Looking specifically at the nail art salons that served mainly African Americans, Kang outlined several factors that helped to reduce and contain conflict between customers and the businesses. First, unlike the retail stores that have so often been the locus of hostility and violence, nail parlors offer a service that can only be delivered through prolonged personal contact. Even if there is no real bonding, customers and owners gain familiarity. Second, with no physical product, there is no reason for the intense surveillance that causes so much resentment among customers of immigrant-owned retail stores. Third, the manicure is given and received by women; the same-gender character of the transaction may overshadow its mixed-race character. Fourth, owners and nail technicians are very aware of their African American customers’ sensitivity to racial slights and do their best to contain the anti-black prejudices that many brought with them from Korea. With contact over time, these prejudices often fade. In fact, several of the workers report being better disposed toward blacks, who they see as easy-going and friendly, than to whites, seen as racist and overly demanding. Fifth, owners’ efforts to show respect to black customers and their neighborhoods are appreciated. For example, customers responded well to one salon’s owners who displayed African American art and offered an annual Christmas party. Finally, as long as they were given a quality product and treated with respect, black customers appreciated the artistry of Korean nail technicians. They also appreciated the reasonable prices they were charged, and had no interest in paying extra for the “pampering” services expected by middle-class white women. For all of these reasons and because black customers, like New Yorkers of all backgrounds, have come to perceive manicures as something that “Orientals” naturally excel at, they see Korean nail parlors as positive community additions rather than unwelcome invaders.

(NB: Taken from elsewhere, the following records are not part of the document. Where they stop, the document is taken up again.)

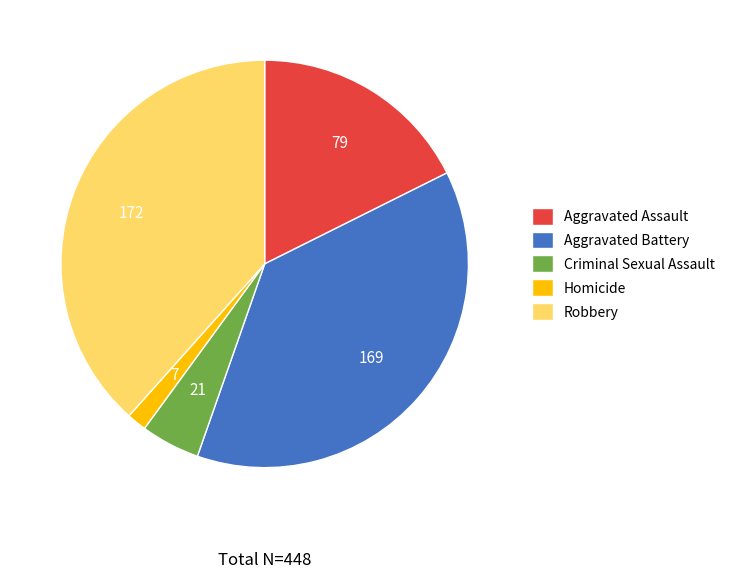

How many segments does this pie chart have?

5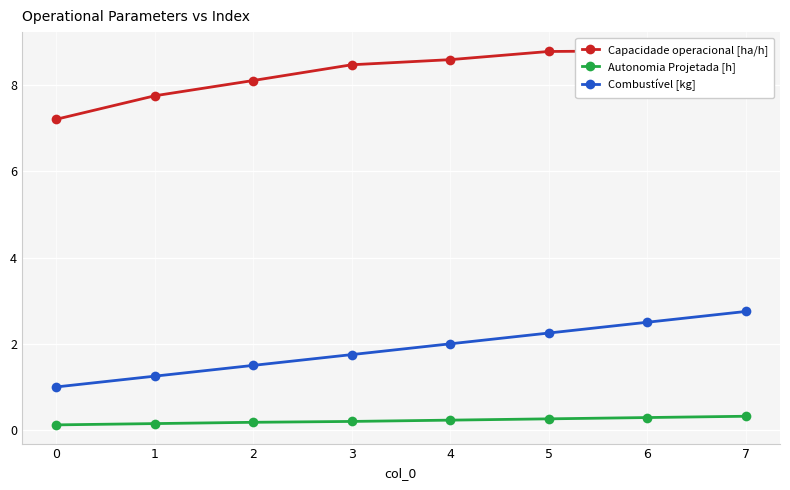

Is it true that Autonomia Projetada [h] equals 0.3 at 3?

False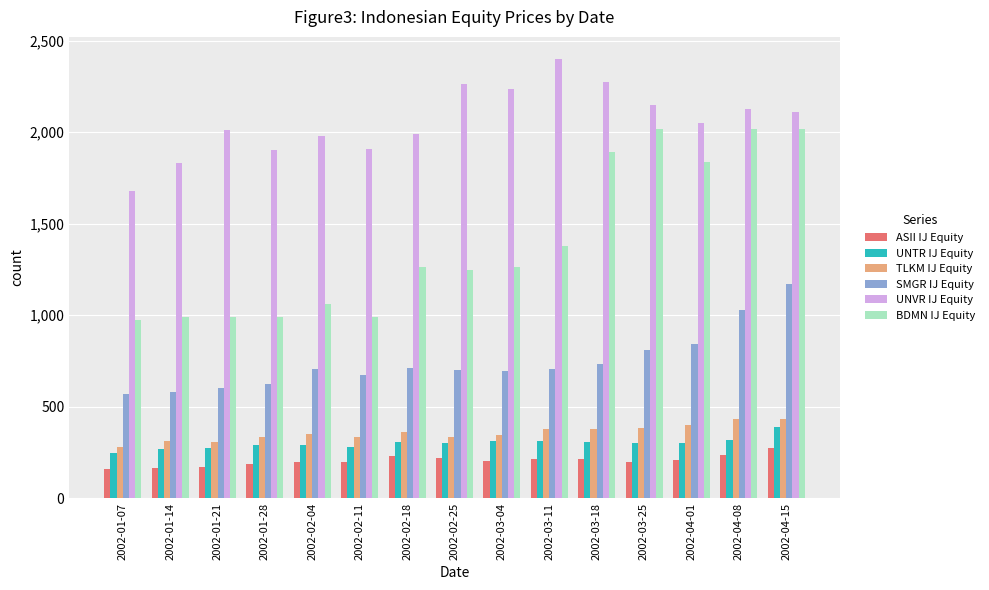

What is the label of the 9th bar from the left?

2002-03-04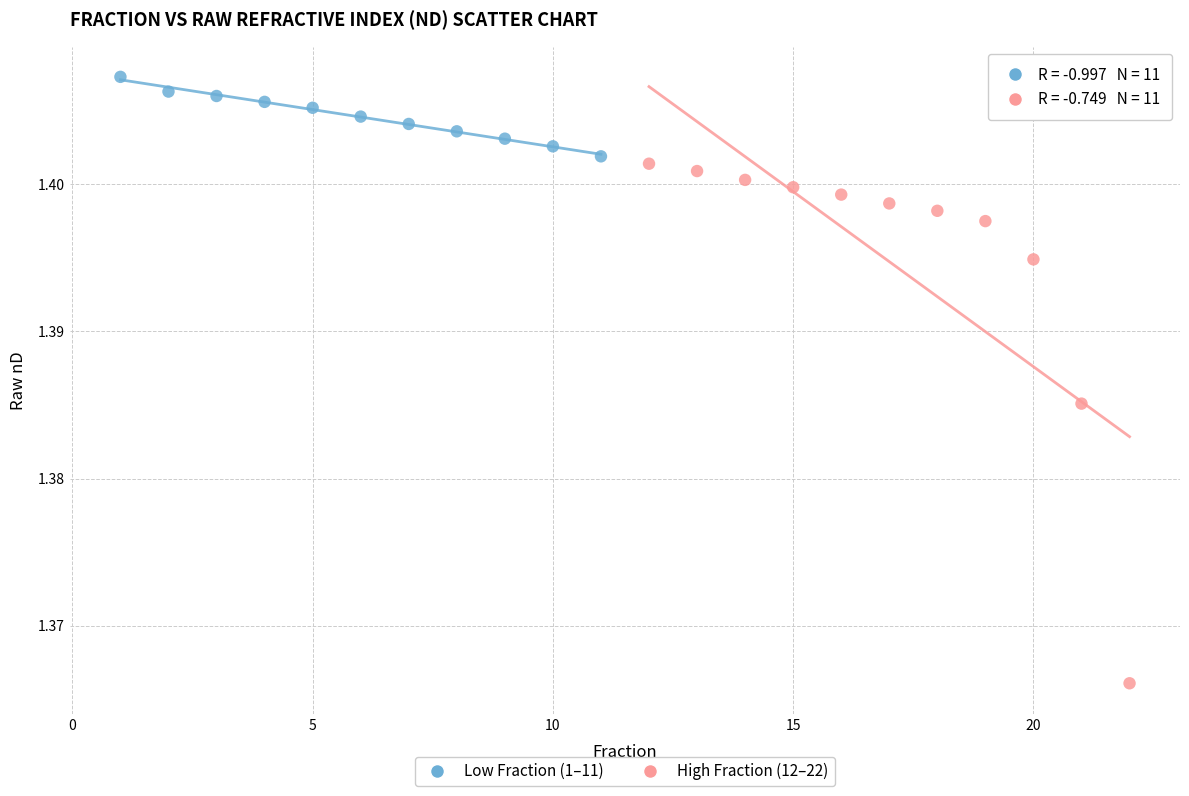

Which series contains the lowest Y value?

High Fraction (12–22)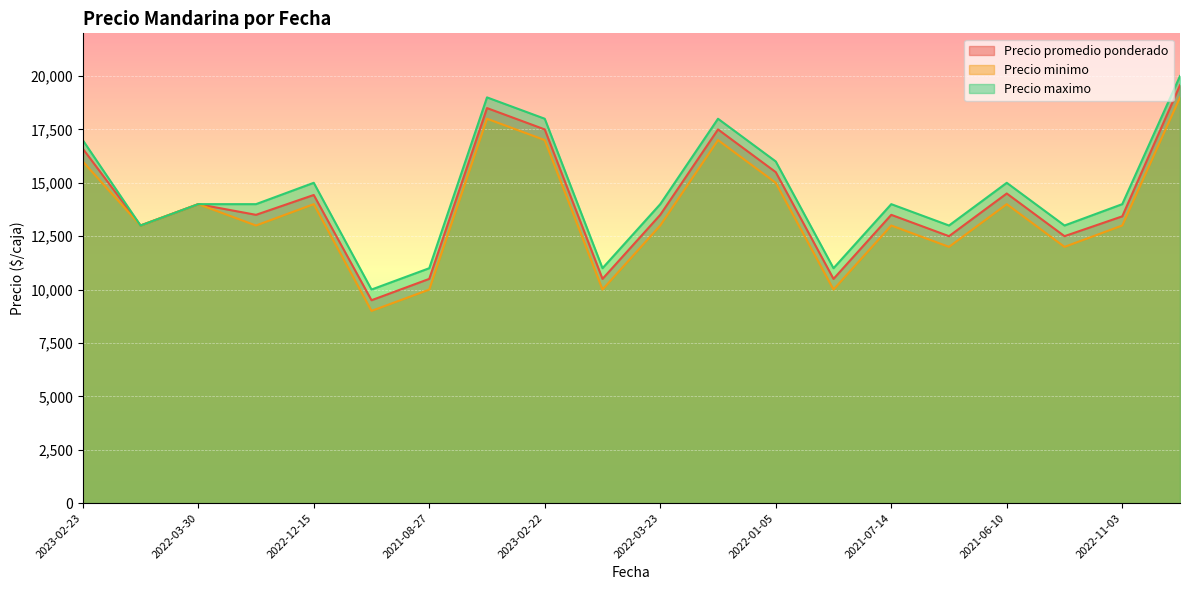

Reading left to right, extract all data points from this chart.

Precio promedio ponderado: 16600	13000	14000	13500	14429	9500	10500	18500	17500	10500	13500	17500	15500	10500	13500	12500	14500	12500	13429	19571
Precio minimo: 16000	13000	14000	13000	14000	9000	10000	18000	17000	10000	13000	17000	15000	10000	13000	12000	14000	12000	13000	19000
Precio maximo: 17000	13000	14000	14000	15000	10000	11000	19000	18000	11000	14000	18000	16000	11000	14000	13000	15000	13000	14000	20000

In the end, Kang and Gold agree on much. Both agree that blacks as a group harbor no special antipathy towards immigrant/ethnic entrepreneurs and that the entrepreneurs have substantial control over how they are perceived by customers—they can choose to defuse conflict by treating customers respectfully, hiring locals, or making visible contributions to the community. On the other hand, as Kang points out, business realities may restrict entrepreneurs’ ability to defuse conflict, as for example, in discount nail salons where the quick working pace makes the respectful resolution of disputes difficult or in retail establishments where there is a need to guard against shoplifting. Further, the conditions under which ethnic entrepreneurs and their customers meet are shaped by powerful forces well beyond the command of either group. These two books imply that as long as ghettoization persists, and immigrants face barriers that channel them into small businesses in ghetto communities, and blacks lack the resources and know-how to form successful small businesses or bring their informal businesses into the mainstream, the fate of the “store in the hood” is likely to remain contentious.